Steelkilt bondit sur la barricade et y fit les cent pas, défiant les pistolets et laissant entendre clairement que sa mort à lui, Steelkilt, serait parmi l’équipage le signal d’une sanglante mutinerie. Ne craignant que trop que cela ne se révélât vrai, le capitaine fléchit légèrement, mais ordonna toutefois aux insurgés de rejoindre leurs postes.
– Promettez-vous de ne pas nous toucher, si nous le faisons? demanda le meneur.

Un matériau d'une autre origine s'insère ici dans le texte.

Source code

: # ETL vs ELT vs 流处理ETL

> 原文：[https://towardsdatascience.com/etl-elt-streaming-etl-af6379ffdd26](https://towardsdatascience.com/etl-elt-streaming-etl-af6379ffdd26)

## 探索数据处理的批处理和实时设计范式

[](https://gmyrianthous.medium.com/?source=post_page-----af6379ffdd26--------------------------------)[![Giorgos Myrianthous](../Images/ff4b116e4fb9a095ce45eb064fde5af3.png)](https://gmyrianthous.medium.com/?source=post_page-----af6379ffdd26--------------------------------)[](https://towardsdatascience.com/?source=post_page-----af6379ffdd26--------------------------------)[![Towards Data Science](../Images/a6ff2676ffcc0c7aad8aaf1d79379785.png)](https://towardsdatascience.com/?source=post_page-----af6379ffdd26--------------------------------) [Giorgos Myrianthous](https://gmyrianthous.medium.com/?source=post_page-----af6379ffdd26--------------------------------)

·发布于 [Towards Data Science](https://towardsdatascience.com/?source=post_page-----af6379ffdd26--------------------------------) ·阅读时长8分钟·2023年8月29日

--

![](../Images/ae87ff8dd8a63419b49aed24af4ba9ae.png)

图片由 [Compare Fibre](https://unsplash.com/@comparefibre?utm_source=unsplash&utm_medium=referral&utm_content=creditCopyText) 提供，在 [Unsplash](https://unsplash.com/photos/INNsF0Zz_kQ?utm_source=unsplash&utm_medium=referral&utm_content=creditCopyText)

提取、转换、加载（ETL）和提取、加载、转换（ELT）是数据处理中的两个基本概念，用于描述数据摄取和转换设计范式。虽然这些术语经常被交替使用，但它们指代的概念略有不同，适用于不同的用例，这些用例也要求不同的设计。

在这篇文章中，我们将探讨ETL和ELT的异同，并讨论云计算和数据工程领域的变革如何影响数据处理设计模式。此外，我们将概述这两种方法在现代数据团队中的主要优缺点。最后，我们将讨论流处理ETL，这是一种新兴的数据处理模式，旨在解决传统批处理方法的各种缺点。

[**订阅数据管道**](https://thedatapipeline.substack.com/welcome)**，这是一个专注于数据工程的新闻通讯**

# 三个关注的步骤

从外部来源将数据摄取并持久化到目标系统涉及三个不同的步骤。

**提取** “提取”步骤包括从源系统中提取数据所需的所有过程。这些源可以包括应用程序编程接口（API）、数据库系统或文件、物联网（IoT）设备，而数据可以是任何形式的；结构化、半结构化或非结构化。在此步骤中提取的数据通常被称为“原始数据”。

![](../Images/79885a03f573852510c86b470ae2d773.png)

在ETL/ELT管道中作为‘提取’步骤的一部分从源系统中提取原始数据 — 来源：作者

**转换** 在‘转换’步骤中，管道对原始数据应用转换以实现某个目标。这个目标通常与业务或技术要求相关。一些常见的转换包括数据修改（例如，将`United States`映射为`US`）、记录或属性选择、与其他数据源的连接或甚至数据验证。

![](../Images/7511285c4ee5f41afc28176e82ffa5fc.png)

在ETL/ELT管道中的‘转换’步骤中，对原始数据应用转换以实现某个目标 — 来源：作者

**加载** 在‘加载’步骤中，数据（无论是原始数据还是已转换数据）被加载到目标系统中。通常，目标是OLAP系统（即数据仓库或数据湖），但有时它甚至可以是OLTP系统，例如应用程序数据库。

– À vos postes! dis-je, je ne promets rien, à vos postes! Voulez-vous faire sombrer le navire en l’abandonnant dans un moment aussi critique? À vos postes! et il leva à nouveau un pistolet.
– Faire sombrer le navire? s’écria Steelkilt, mais oui qu’il sombre! Pas un seul d’entre nous ne reprendra le travail si vous ne jurez pas de ne pas lever le fouet sur nous. Qu’en dites-vous, les gars? demanda-t-il à ses camarades. Ils répondirent par un sauvage vivat.
L’homme des Lacs patrouillait maintenant sur la barricade, sans perdre de l’œil le capitaine et s’exprimant par phrases décousues:
– Ce n’est pas de notre faute,… nous ne l’avons pas cherché… je lui avais bien demandé de laisser ce maillet… c’était le travail du mousse… il aurait dû mieux me connaître… je l’avais averti de ne pas me pousser à bout… je crois que je me suis cassé un doigt sur sa maudite mâchoire… les couteaux à émincer ne sont-ils pas dans le gaillard d’avant, les gars? Prenez garde à ces anspects, mes jolis cœurs. Capitaine, par Dieu, méfiez-vous… Jurez, ne soyez pas idiot… passez l’éponge, nous sommes prêts à retourner à nos postes… traitez-nous décemment et nous sommes vos hommes… mais nous refusons le fouet.
– À vos postes! je ne promets rien, je le répète!